つまりは、そういうオシャレさんで、こういう人たちが田舎に行っても、意味はよくわからないが「オーガニック」なる生活というものを標榜し、片田舎なのにカネをかけて小洒落た家に住んだりしそうである。

そんなことを考えていると、おしゃれなアウトドアブランドで身を固めたその友人がやってきた。

 

こういう手合いの人たちというのは、なんというか、どこへ行っても、そこを崩そうとはしない、いや、崩れることはないのだろうなと思わせる。

むろん、それを悪いといっているわけではない。

だが、なんというか、こういうオシャレな人たちは、地方や、田舎や、自然や、農業など、というものにどこかズレたイメージを抱いているように感じたりもする。
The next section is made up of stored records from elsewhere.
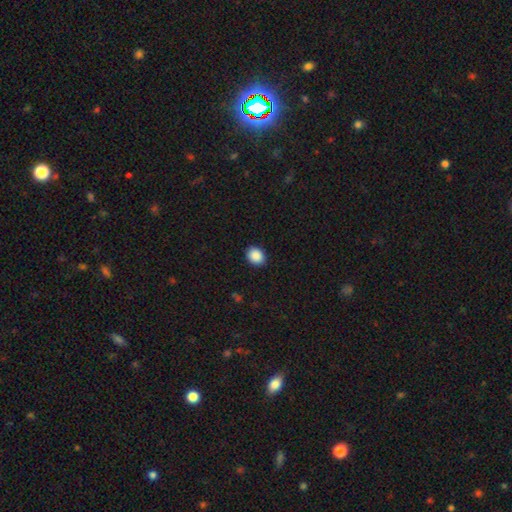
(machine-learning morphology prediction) Smooth or featured?
  - smooth: 90% *
  - star or artifact: 8%
  - featured or disk: 3%
How rounded?
  - in between: 54% *
  - round: 45%
  - cigar-shaped: 1%
Merging?
  - none: 90% *
  - minor disturbance: 7%
  - major disturbance: 2%
  - merger: 1%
というのも、以前に、農業体験、酪農見学という催しに参加したことがあって、そのときの感想から、農業などの人間の営みというものが、とてもじゃないが牧歌的なものでもないし、スローライフでもなんでもない、と思い知らされたからである。

 

その農業体験というのは、数日間、農家に寝泊まりさせてもらいながら収穫作業の手伝いをするボランティアのようなものだったのだが、このてのイベントにありがちな、さわやかな汗かいて、食事も美味しく、食べものへの感謝を育み、農家の皆さんの仕事の大変さを想うという、お決まりの内容で、まあ、それ自体に異存はなかったのだが、こちらはひねくれた性格なので、べつの感想を抱いてしまった。

 

まず第一に、この生活を送り、この仕事を続けるのならば、俺を機械人間に改造してくれと、作業中、なんども思った。

とにかく、腰が痛かったからだ。

中腰の姿勢を長時間とり続けるわけで、これがかなりキツい。

こちらがただヘタレなだけなのだが、だがしかし、それを差し引いても、農家の方々には頭が下がるばかりで、これはけっしてさわやかな汗などではないという感想をもった。

これは苦汁である。

これを体験してみて自分が思ったことは、情緒もへったくれもないが、畑や田んぼにどんどん機械を入れたほうがいい、とすら思ったほどである。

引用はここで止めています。